While they are a good fit for many homeowners, it’s important to understand baseboard heating pros and cons before jumping in.

Since electric baseboard heating doesn’t require ductwork like forced-air systems, they can be good options for heating older homes that would otherwise need to be retrofitted.

They can also be an option for rooms in a home that need an extra source of heating — for example, in a bedroom overnight.

Pro 1: Quiet Operation

A benefit of baseboard heating is it operates quietly, unlike forced-air systems that periodically blast air. This is a big pro when installing in bedrooms. They won’t negatively affect your sleep schedule or keep you awake with loud noises.

Pro 2: Easy Installation

Baseboard heating offers a unique heating option to homeowners since installation doesn’t require ductwork.

So if you live in an older home that doesn’t have any fancy ducts, don’t fret. Baseboard heating can easily be installed without the use of ductwork, making the installation process fairly painless.

Pro 3: Low Installation Cost

Baseboard heating is less expensive to install than many other types of heating systems since they are so easy to install. So if you’re hoping to get heating in your home on a lower budget, then baseboard heating might be perfect for you.

Pro 4: Good Heating Source

Baseboard heating offers a good source of heating for a single room or a secondary source of heat for a large home space.

Pro 5: Easily Cleaned

Unlike a complicated HVAC system, baseboard heating can easily be cleaned with a vacuum. This is a task most homeowners can tackle on their own without second-guessing it. Additionally, baseboard heating systems typically require little additional maintenance to run optimally.

Pro 6: Longevity

You can expect your baseboard heating to last 20 years or more.

Cons of Baseboard Heat

Although there are some notable benefits to electric baseboard heaters, they aren’t considered the most efficient or practical heat source on the market today. Why is that?

1. Cost

Is baseboard heating expensive? In general, electric baseboard heaters use more electricity than an electric heat pump. This means higher electric bills, especially in the coldest winter months when they’re working overtime to keep your home warm. The placement of baseboard heaters — near windows and exterior walls — can also work against you. If the thermostat on the unit senses cold nearby, such as drafts from old windows, it’s going to work even harder trying to keep the room warm. Why? It responds to the temperature nearest the thermostat. This can increase your energy expenses even more.

Some homeowners can save some money by keeping the heaters off in rooms where they don’t spend much time, but depending on the size of your home and how many people live there, this may not be an option.

2. Interior Design

By design, baseboard heaters take up valuable wall space in every room. They’re under windows and along exterior walls to mitigate the cold that passes through these parts of the home. Inevitably, this means you’ll find a long baseboard heater right where you’d like to put the couch or bed or dresser. Because electric baseboard heaters get hot, you should keep furniture and curtains at least 6 inches away from them to prevent a fire. The placement of the units and the need to keep them unobstructed can severely limit where you can place furniture and what kind of curtains you can safely hang. Long drapes are a big “no” on windows above a baseboard heater!

● **Description of the task**:
According to the baseboard heating text, how far from electric baseboard heaters should furniture and curtains be kept?

● **Data extracts**:
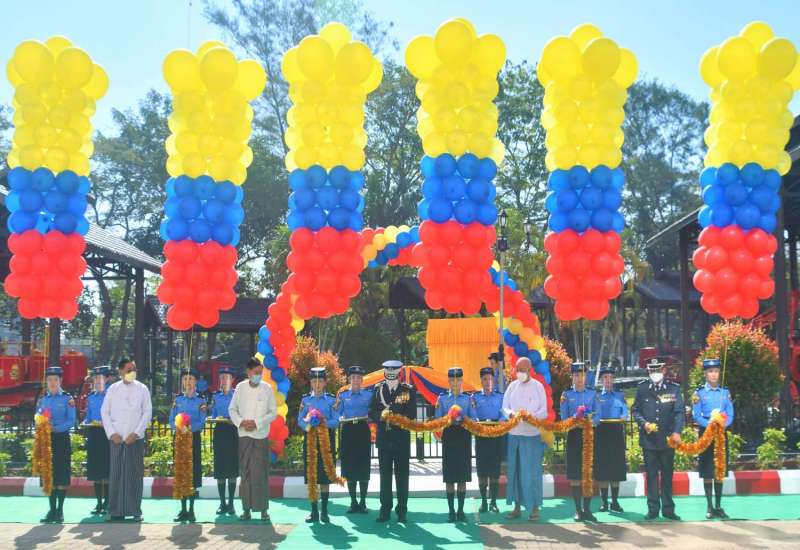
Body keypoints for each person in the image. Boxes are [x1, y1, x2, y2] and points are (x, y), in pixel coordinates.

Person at [632, 358, 684, 521]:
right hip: (649, 441)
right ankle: (653, 509)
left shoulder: (673, 388)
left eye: (657, 370)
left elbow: (679, 413)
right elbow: (635, 410)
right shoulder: (642, 388)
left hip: (668, 440)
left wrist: (677, 432)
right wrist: (644, 423)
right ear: (648, 371)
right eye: (651, 370)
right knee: (652, 476)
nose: (654, 373)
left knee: (667, 476)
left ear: (664, 370)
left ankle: (668, 509)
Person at [101, 358, 151, 522]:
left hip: (134, 439)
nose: (132, 372)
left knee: (134, 474)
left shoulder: (142, 389)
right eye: (129, 370)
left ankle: (135, 510)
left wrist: (136, 433)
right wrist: (112, 433)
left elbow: (147, 413)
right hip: (116, 438)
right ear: (121, 371)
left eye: (134, 369)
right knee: (115, 474)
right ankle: (115, 511)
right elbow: (104, 412)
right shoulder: (113, 389)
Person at [368, 359, 417, 523]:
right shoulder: (378, 389)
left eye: (393, 371)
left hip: (401, 439)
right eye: (388, 371)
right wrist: (381, 416)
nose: (390, 374)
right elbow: (371, 411)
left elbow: (411, 414)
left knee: (402, 477)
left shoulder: (407, 390)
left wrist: (395, 417)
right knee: (385, 476)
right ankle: (385, 510)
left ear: (399, 373)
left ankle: (402, 511)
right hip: (384, 440)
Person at [229, 357, 277, 522]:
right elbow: (232, 409)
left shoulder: (267, 388)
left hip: (260, 436)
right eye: (256, 372)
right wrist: (242, 422)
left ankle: (263, 510)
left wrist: (256, 423)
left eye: (260, 373)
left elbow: (273, 413)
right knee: (246, 473)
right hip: (244, 436)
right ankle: (246, 510)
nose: (258, 375)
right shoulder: (240, 388)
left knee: (260, 473)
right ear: (248, 372)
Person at [502, 357, 548, 521]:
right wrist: (511, 415)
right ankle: (516, 507)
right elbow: (504, 407)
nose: (519, 373)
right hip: (514, 435)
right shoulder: (512, 386)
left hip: (532, 436)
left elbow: (544, 411)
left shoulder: (538, 387)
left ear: (530, 370)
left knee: (532, 473)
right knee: (515, 472)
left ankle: (535, 508)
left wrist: (530, 417)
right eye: (517, 370)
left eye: (522, 370)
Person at [692, 358, 734, 520]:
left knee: (719, 470)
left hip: (720, 434)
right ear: (705, 374)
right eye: (710, 371)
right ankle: (709, 506)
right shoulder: (699, 394)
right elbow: (697, 416)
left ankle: (718, 505)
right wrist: (710, 425)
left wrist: (723, 424)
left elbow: (730, 414)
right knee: (707, 470)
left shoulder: (725, 393)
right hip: (706, 434)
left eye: (716, 371)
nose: (714, 374)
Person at [298, 367, 339, 523]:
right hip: (311, 441)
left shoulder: (331, 400)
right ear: (310, 383)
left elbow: (336, 420)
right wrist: (309, 425)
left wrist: (323, 423)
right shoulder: (305, 400)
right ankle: (314, 512)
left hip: (326, 441)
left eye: (320, 381)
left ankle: (325, 512)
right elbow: (300, 420)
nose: (317, 384)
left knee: (325, 477)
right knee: (312, 476)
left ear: (325, 382)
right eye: (314, 381)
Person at [434, 367, 476, 522]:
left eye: (458, 380)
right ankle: (451, 511)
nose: (455, 383)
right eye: (452, 380)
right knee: (450, 477)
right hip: (449, 438)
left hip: (463, 437)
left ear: (461, 381)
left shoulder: (468, 399)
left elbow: (474, 418)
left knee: (462, 477)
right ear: (449, 381)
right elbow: (437, 420)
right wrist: (448, 419)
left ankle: (460, 511)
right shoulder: (442, 398)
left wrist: (464, 418)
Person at [560, 362, 599, 521]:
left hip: (588, 435)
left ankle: (587, 509)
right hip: (574, 435)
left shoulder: (592, 393)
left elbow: (598, 415)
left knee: (588, 473)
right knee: (575, 473)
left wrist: (590, 421)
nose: (580, 378)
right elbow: (563, 417)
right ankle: (578, 510)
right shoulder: (566, 395)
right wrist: (574, 420)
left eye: (582, 375)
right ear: (572, 377)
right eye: (576, 375)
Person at [37, 366, 76, 523]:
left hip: (61, 440)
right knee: (49, 474)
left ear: (60, 381)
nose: (52, 382)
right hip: (47, 440)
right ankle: (51, 510)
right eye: (49, 380)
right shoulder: (44, 399)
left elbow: (71, 420)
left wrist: (56, 428)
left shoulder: (67, 399)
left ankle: (60, 510)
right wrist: (40, 421)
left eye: (55, 380)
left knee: (61, 474)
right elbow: (38, 414)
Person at [169, 367, 208, 523]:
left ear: (196, 382)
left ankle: (191, 510)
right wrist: (178, 426)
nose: (188, 382)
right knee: (181, 473)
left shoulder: (201, 401)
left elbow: (202, 421)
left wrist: (189, 428)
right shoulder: (178, 400)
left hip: (193, 439)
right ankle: (183, 509)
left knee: (192, 473)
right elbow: (171, 419)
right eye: (185, 379)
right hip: (180, 439)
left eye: (191, 379)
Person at [334, 365, 373, 514]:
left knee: (363, 464)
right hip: (348, 431)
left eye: (358, 378)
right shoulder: (343, 396)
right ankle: (353, 502)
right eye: (353, 377)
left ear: (362, 380)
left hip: (362, 430)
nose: (356, 380)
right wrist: (338, 415)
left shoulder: (368, 395)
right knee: (348, 466)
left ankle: (362, 502)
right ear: (349, 379)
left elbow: (373, 412)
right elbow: (337, 413)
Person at [595, 364, 628, 513]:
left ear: (613, 380)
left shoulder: (620, 395)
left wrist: (624, 416)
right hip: (601, 432)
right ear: (601, 380)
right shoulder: (596, 396)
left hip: (615, 432)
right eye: (605, 377)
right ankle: (604, 502)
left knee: (615, 467)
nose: (608, 380)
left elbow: (625, 412)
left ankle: (615, 501)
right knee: (603, 467)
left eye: (610, 377)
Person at [473, 366, 505, 514]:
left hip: (495, 434)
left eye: (491, 379)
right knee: (482, 470)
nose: (488, 382)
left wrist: (501, 421)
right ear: (481, 380)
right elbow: (473, 414)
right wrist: (477, 422)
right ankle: (484, 501)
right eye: (485, 379)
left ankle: (493, 502)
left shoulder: (500, 397)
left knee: (494, 470)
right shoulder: (475, 397)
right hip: (481, 435)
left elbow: (504, 413)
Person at [210, 366, 239, 515]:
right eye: (221, 377)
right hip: (220, 431)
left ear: (232, 380)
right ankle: (222, 503)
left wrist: (236, 420)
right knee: (220, 467)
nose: (224, 380)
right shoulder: (215, 396)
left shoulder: (237, 395)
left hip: (233, 431)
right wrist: (211, 417)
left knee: (232, 467)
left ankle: (231, 503)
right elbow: (213, 414)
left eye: (227, 377)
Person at [83, 365, 111, 515]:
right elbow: (88, 416)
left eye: (101, 378)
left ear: (107, 379)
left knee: (106, 471)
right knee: (95, 471)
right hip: (94, 433)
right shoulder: (91, 397)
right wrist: (86, 421)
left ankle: (107, 502)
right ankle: (98, 503)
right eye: (95, 378)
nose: (98, 381)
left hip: (107, 434)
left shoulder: (111, 395)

● **Written solution**:
At least 6 inches away, to prevent a fire.